Nepali Embassy in Delhi is waiting for Indian police to complete their investigation before launching a diplomatic complaint against a Saudi Arabian diplomat for allegedly raping two Nepali women over several months.
 
Ambassador Dip Kumar Upadhyay, who discussed the matter with officials at India’s Ministry of External Affairs on Wednesday, said that the Indian government would take a decision after police complete their investigation.
 
No arrests have been made.
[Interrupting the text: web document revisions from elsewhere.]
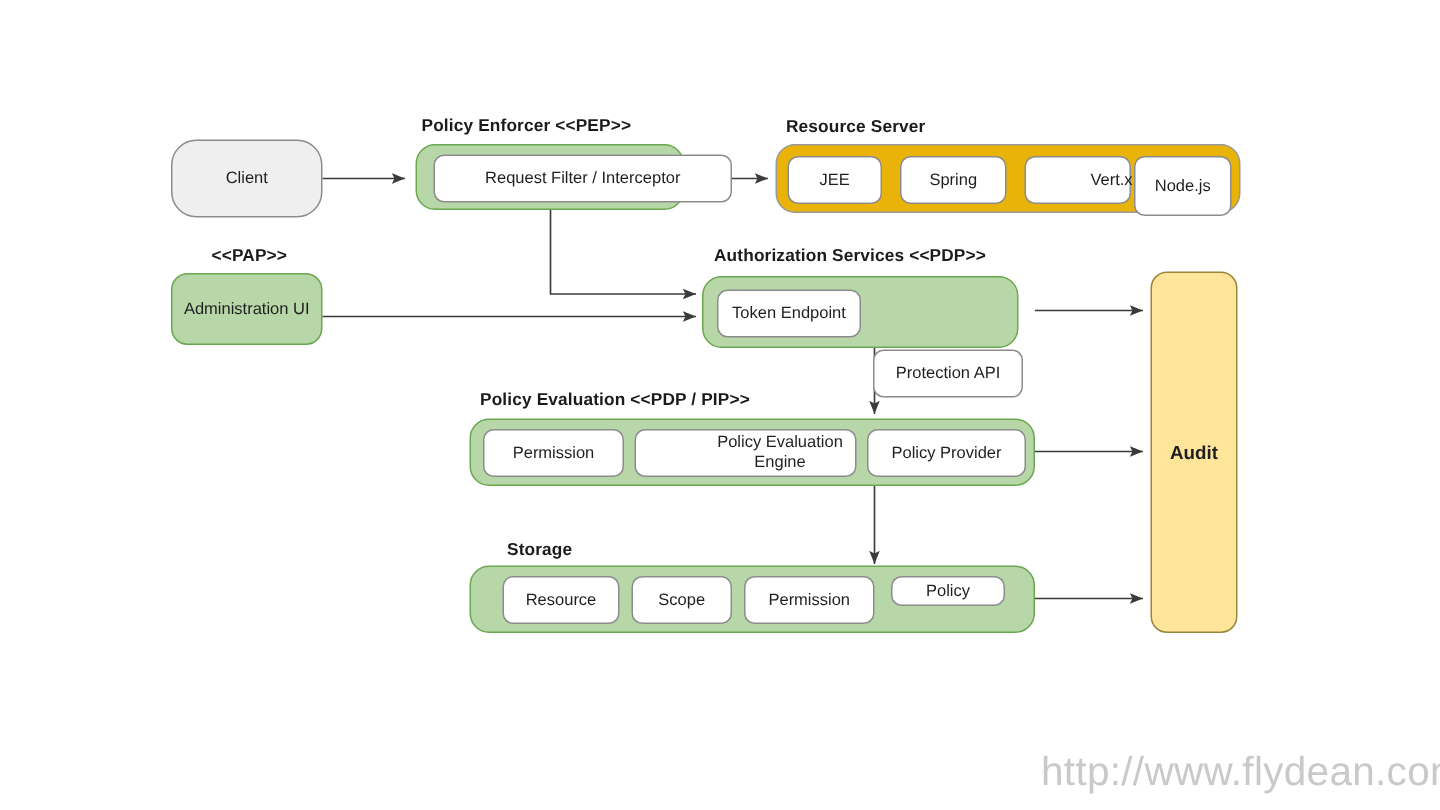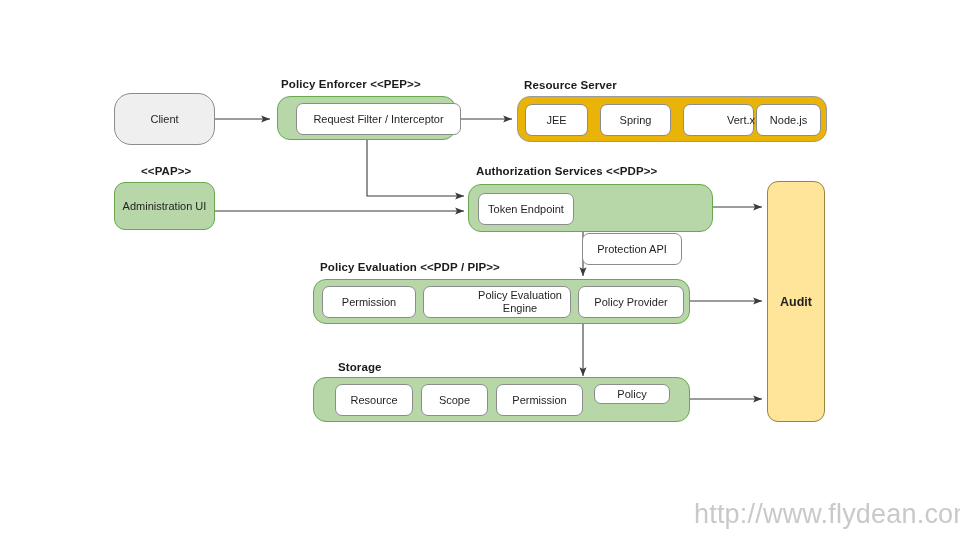"Request Filter / Interceptor" div.inner-node { left: 18px -> 11px; width: 165px -> 199px }
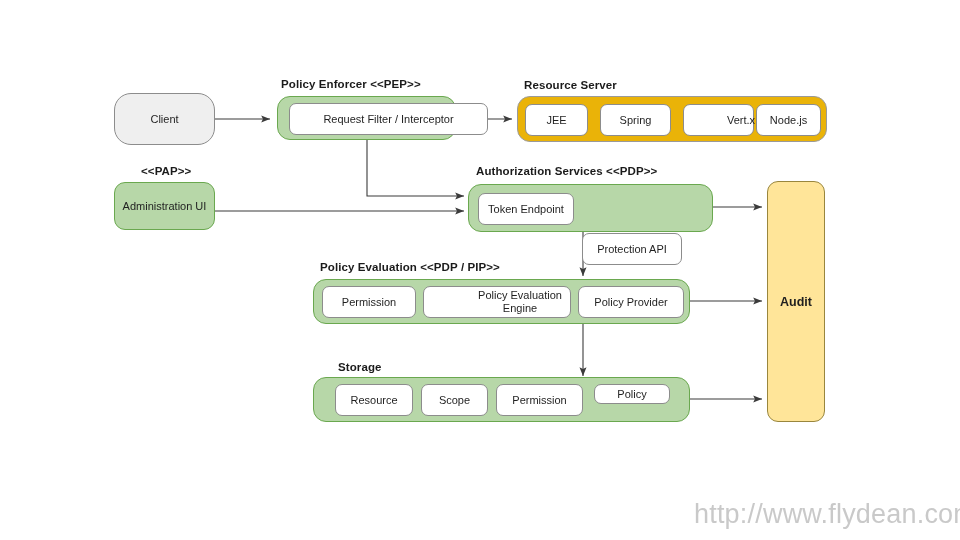"Node.js" div.inner-node { height: 32px -> 40px }
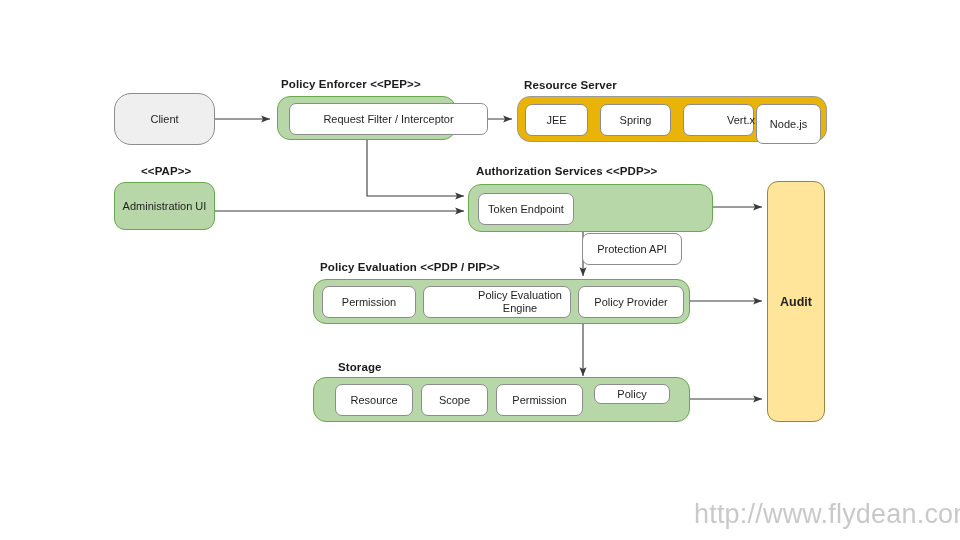"Token Endpoint" div.green-band { width: 245px -> 211px }
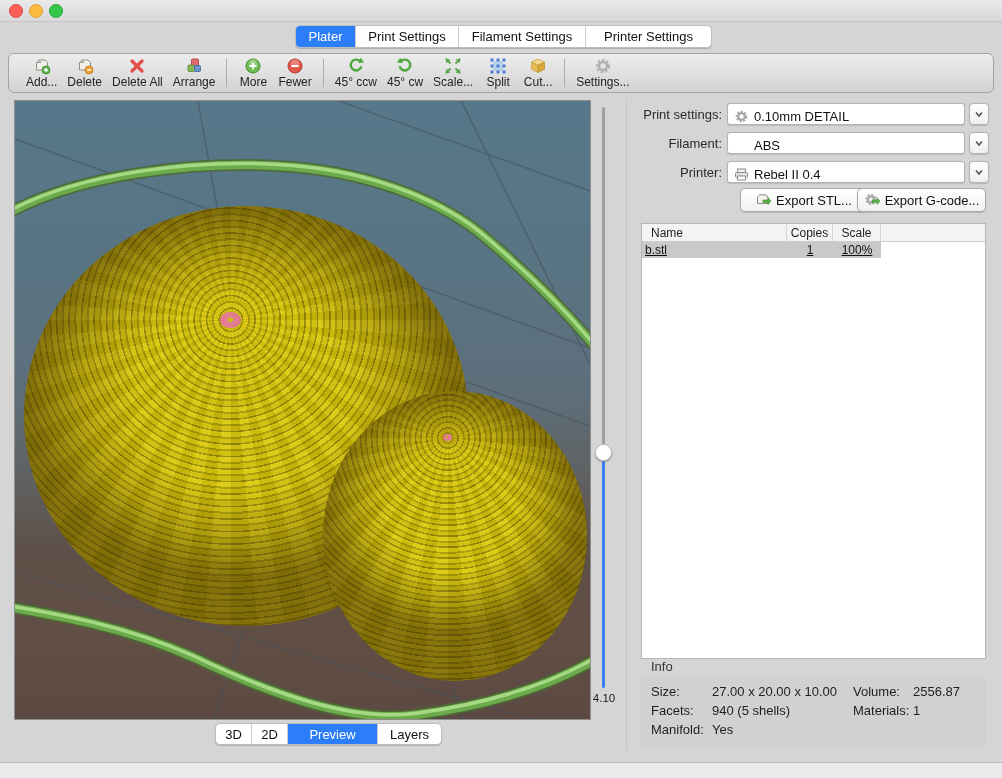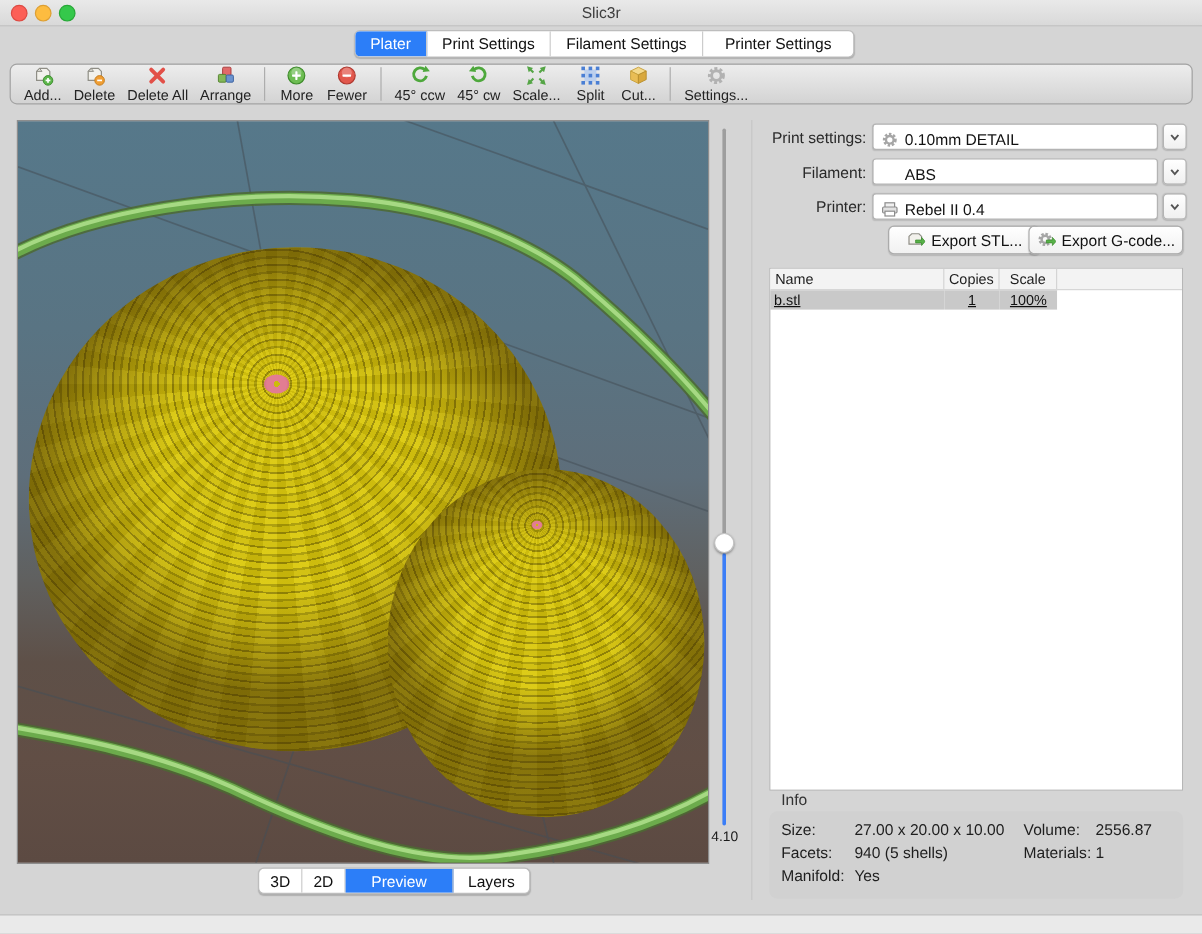"Slic3r" div.abs { html: <div>Slic3r</div> -> none }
Police cannot immediately arrest diplomats because under the Vienna Convention on Diplomatic Relations they enjoy immunity from arrest, criminal prosecution and civil lawsuits in the countries where they are posted.
 
The women, aged 20 and 40, were rescued from an apartment in Gurgoan, a satellite town of the capital Delhi, on Monday after police were tipped off by an NGO and officials at the Nepali Embassy.
On Tuesday, police registered a case against the accused under laws on gang-rape, rape, “unnatural sex” and abduction.
 
In statements before a local magistrate, the women claimed to have been raped first by their employer, the visa counsellor at the Saudi embassy, then by up to six men at once, to have been denied food and drinking water, and to have been threatened with violence. The Saudi embassy in India has denied allegations.
 
Both the victims were from remote villages and had been sent to New Delhi earlier this year by Nepali agents who had promised them a well-paid job in the Gulf. They were then flown into Jeddah, Saudi Arabia by an Indian agent.
 
Sources said the Nepal Embassy had prepared travel documents for the victims to return home.